I agree with Mike & the others. Head dipping is bad. Three reasons:

It can be part of the reason for your pin dipping. 
It can cause neck pain by involving the wrong muscles in holding the bow at full draw.
Your balance is better when your head is erect. Think of your head as an upside down pendulum. You are steadier when you are balanced.

Either go with a longer DL or raise your anchor or a combination of both. 

Allen


----------



## SpotShy (Mar 14, 2005)

Allen, 

What did you call my head, a pendulum? I thought we were friends? (LOL) 

I am getting to hate these short bows. The frustrate me sometimes when I am working with a new student and their dad has put them in a 29" a to a barn burner of a bow that is 2" too long with a caliper release that they punch the dickens out of. I spend the first few sessions trying to get the bow to fit them, establishing a good anchor point and then trying to convince them and their parent that bows are not made to shoot like rifles. If I could be king of the world no bow would be built under 35" and all caliper punch o'matic releases would be banned. Worst thing you can do is start a young person off with them darn things.


----------



## aread (Dec 25, 2009)

:mg:


SpotShy said:


> Allen,
> 
> What did you call my head, a pendulum? I thought we were friends? (LOL)


Gotta call 'em like I see 'em! :teeth: (JK)
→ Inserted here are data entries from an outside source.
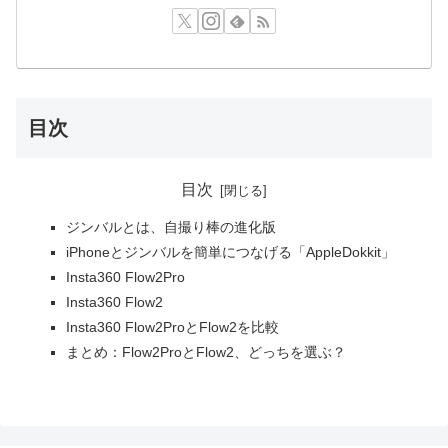
目次
目次
ジンバルとは、自撮り棒の進化版
iPhoneとジンバルを簡単につなげる「AppleDokkit」
Insta360 Flow2Pro
Insta360 Flow2
Insta360 Flow2ProとFlow2を比較
まとめ：Flow2ProとFlow2、どっちを選ぶ？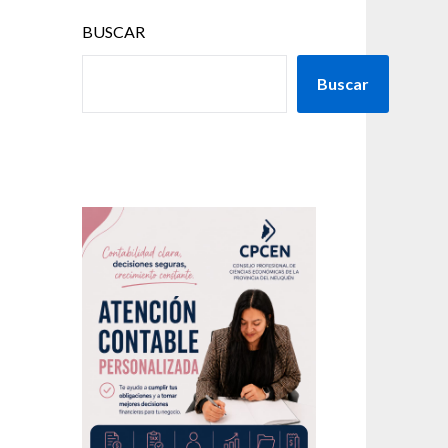
BUSCAR
Buscar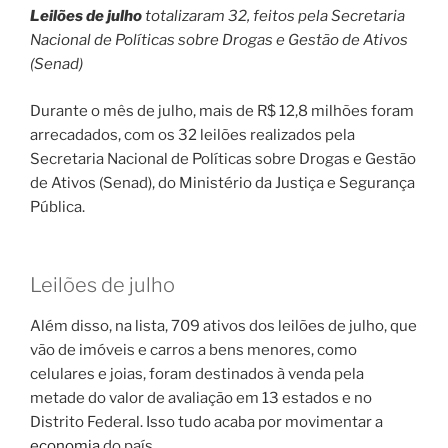
Leilões de julho
totalizaram 32, feitos pela Secretaria
Nacional de Políticas sobre Drogas e Gestão de Ativos
(Senad)
Durante o mês de julho, mais de R$ 12,8 milhões foram
arrecadados, com os 32 leilões realizados pela
Secretaria Nacional de Políticas sobre Drogas e Gestão
de Ativos (Senad), do Ministério da Justiça e Segurança
Pública.
Leilões de julho
Além disso, na lista, 709 ativos dos leilões de julho, que
vão de imóveis e carros a bens menores, como
celulares e joias, foram destinados à venda pela
metade do valor de avaliação em 13 estados e no
Distrito Federal. Isso tudo acaba por movimentar a
economia
do país.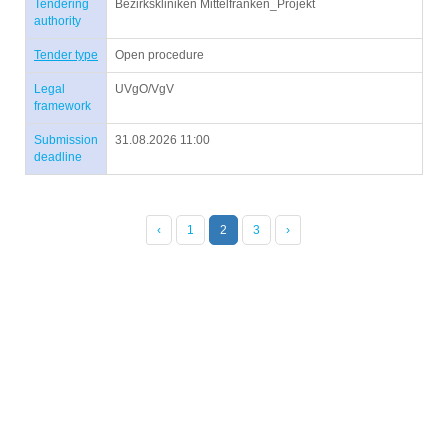
Tendering
Bezirkskliniken Mittelfranken_Projekt
authority
Tender type
Open procedure
Legal
UVgO/VgV
framework
Submission
31.08.2026 11:00
deadline
‹
1
2
3
›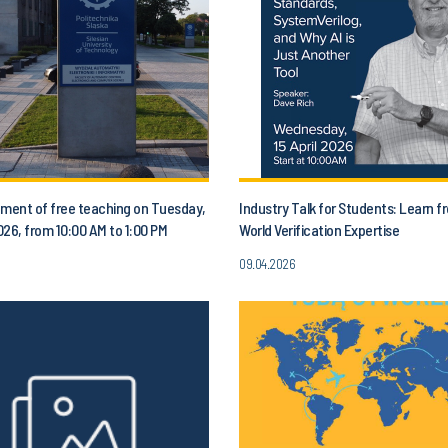
ent of free teaching on Tuesday,
Industry Talk for Students: Learn f
2026, from 10:00 AM to 1:00 PM
World Verification Expertise
09.04.2026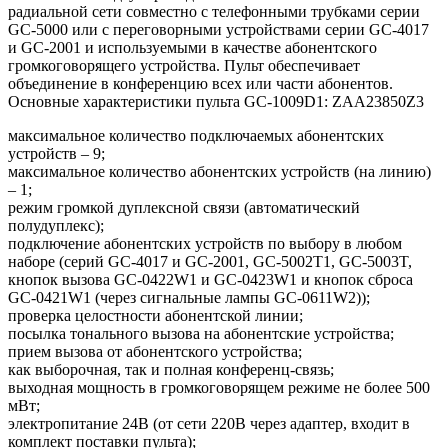
радиальной сети совместно с телефонными трубками серии
GC-5000 или с переговорными устройствами серии GC-4017
и GC-2001 и используемыми в качестве абонентского
громкоговорящего устройства. Пульт обеспечивает
объединение в конференцию всех или части абонентов.
Основные характеристики пульта GC-1009D1: ZAA23850Z3
максимальное количество подключаемых абонентских
устройств – 9;
максимальное количество абонентских устройств (на линию)
– 1;
режим громкой дуплексной связи (автоматический
полудуплекс);
подключение абонентских устройств по выбору в любом
наборе (серий GC-4017 и GC-2001, GC-5002T1, GC-5003T,
кнопок вызова GC-0422W1 и GC-0423W1 и кнопок сброса
GC-0421W1 (через сигнальные лампы GC-0611W2));
проверка целостности абонентской линии;
посылка тонального вызова на абонентские устройства;
прием вызова от абонентского устройства;
как выборочная, так и полная конференц-связь;
выходная мощность в громкоговорящем режиме не более 500
мВт;
электропитание 24В (от сети 220В через адаптер, входит в
комплект поставки пульта);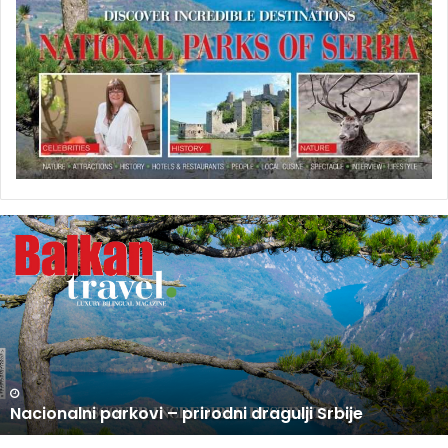
U
P
R
O
D
A
J
I
N
U PRODAJI NOVI BROJ BALKAN TRAVEL MAGAZINA
O
V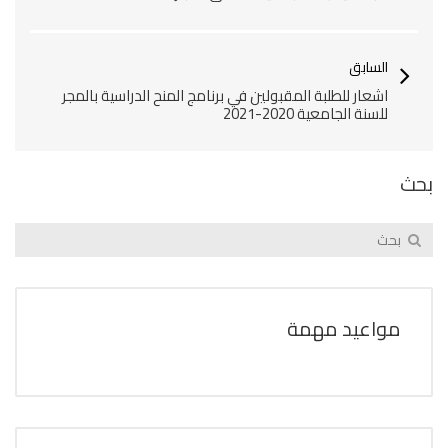
السابق
اشعار للطلبة المقبولين في برنامج المنح الدراسية بالمجر
للسنة الجامعية 2020-2021
بحث
مواعيد مهمة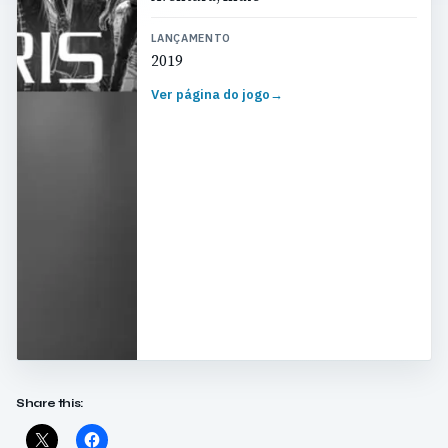
LANÇAMENTO
2019
Ver página do jogo
→
Share this: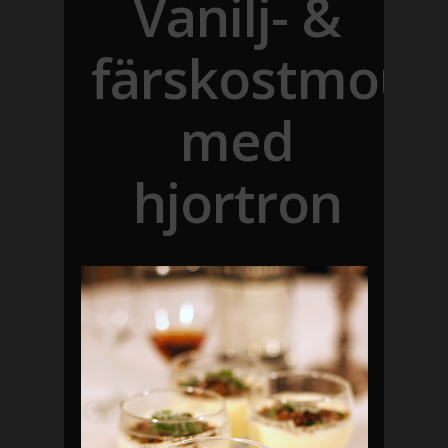
Vanilj- &
färskostmous
med
hjortron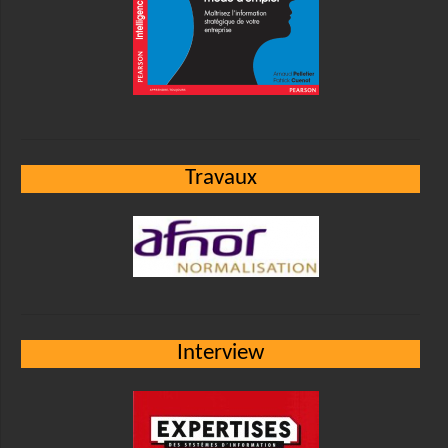
Travaux
Interview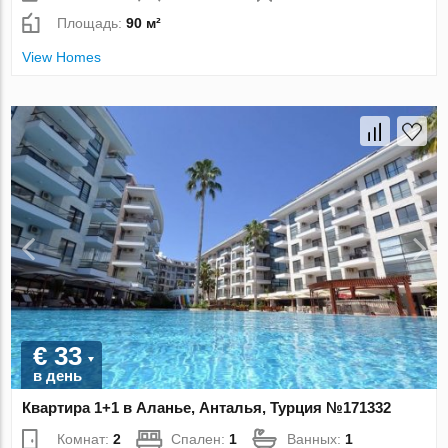
Площадь:
90 м²
View Homes
€ 33
в день
Квартира 1+1 в Аланье, Анталья, Турция №171332
Комнат:
2
Спален:
1
Ванных:
1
I like my 31" bow for hunting out of a tent blind, and it can be accurate enough for the close shots that I get around here. But, it's definitely not a bow for inexperienced archers. Out of curiosity, I shot a round of spots with it. I won't do that again. ukey:

Allen


----------



## I BOW 2 (May 22, 2002)

Hey Alan,we can build that for you already up here at PST!!!!! ;>) Ken

One of the biggest problems that I contend with on my Monster Xlr8 is the peep being so far from my eye. It makes matching up the peep to pin guard tough.


----------